Lesgeven onder een palmboom
We gaven dansles aan Tanzaniaanse kinderen op een basisschool. De kinderen waren zo blij, enthousiast en dankbaar voor de dansles die mijn klasgenoot en ik gaven. Iedere dag dat wij naar de palmboom liepen waaronder wij lesgaven, kwamen de kinderen op ons afgerend, om ons na de les pas los te laten als we het schoolterrein hadden verlaten. Het was een prachtige ervaring om les te geven aan kinderen die zo blij zijn met het weinige dat ze hebben. Deze kinderen hadden vaak geen eten, geen schoon uniform en soms niet eens drinken en toch stonden ze met ons te dansen met een blijdschap die ik zelden eerder zag. Ik heb het dan ook aan hen te danken dat ik na de eerste week nog geen vlucht terug had geboekt.
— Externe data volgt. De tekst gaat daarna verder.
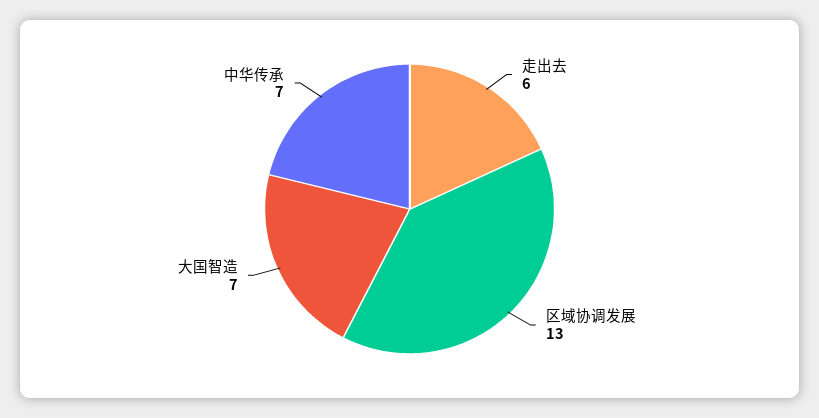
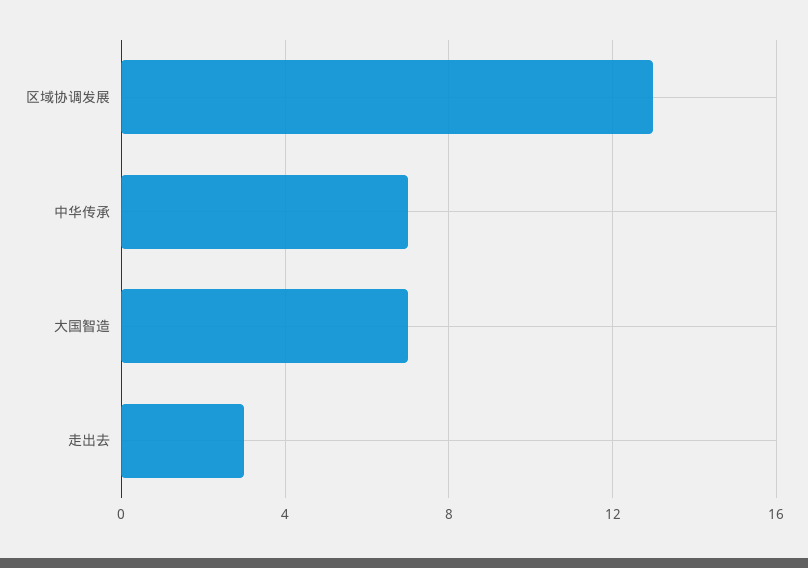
  {
-   "走出去": 6,
+   "走出去": 3,
    "区域协调发展": 13,
    "大国智造": 7,
    "中华传承": 7
  }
Het moment waarop mijn vliegtuig landde
In het vrije weekend heb ik met klasgenoten verschillende dingen gedaan om de omgeving in ons op te nemen. We zijn een dag op safari geweest, we hebben gesnorkeld in de oceaan en we zijn verder het land ingereden om de natuur en cultuur van het land te zien. Het was pas op dat moment dat de bubbel, waarin ik ruim een week had geleefd, openplopte. Plotseling drong tot me door waar ik was en hoe mooi het was. Vanaf dat moment lukte het mij om alles in mij op te slurpen als een koel drankje en van dingen te genieten. De momenten waarop ik de zon zag opkomen boven de oceaan, alle mensen die ik ontmoette en alle keren dat ik traditionele Afrikaanse dans leerde, bewonderde ik nu. Het was alsof het vliegtuig waarin in had gezeten, nu pas was geland. “Wauw”, lachte ik. “Dat is het dus. Ik had gewoon even tijd nodig.”
Ooit
Op de dag waarop we terugvlogen, was ik blij te beseffen dat ik deze reis goed had kunnen afsluiten. Wat was ik bang geweest dat alle zenuwen mij ervan hadden weerhouden te genieten van iets waar ik jaren lang naar uit had gekeken. Gelukkig was dat niet zo. Op een moment, vlak voordat we naar het vliegveld zouden vertrekken, vond ik het zelfs jammer om weg te gaan. Dat had ik nooit durven hopen. Ik was trots op mezelf dat ik had doorgezet en het uiteindelijk zo fijn had gehad op deze reis. Ik was er trots op dat ik de tijd had genomen om te wennen en ik was dankbaar voor de kinderen op de basisschool die, zonder dat zelf te weten, mij daar zo goed bij hadden geholpen. Ik had zoveel geleerd; zowel over dans als over mezelf en ik stelde vast dat dit een avontuur was dat ik nooit had willen missen.
“Dag palmbomen,” zei ik zacht, toen we naar het vliegveld vertrokken. “Ik zie jullie ooit vast weer.” Ergens voelde ik dat ik ze ooit weer opnieuw zou zien, ondanks dat ‘ooit’ een lange tijd is om over na te denken.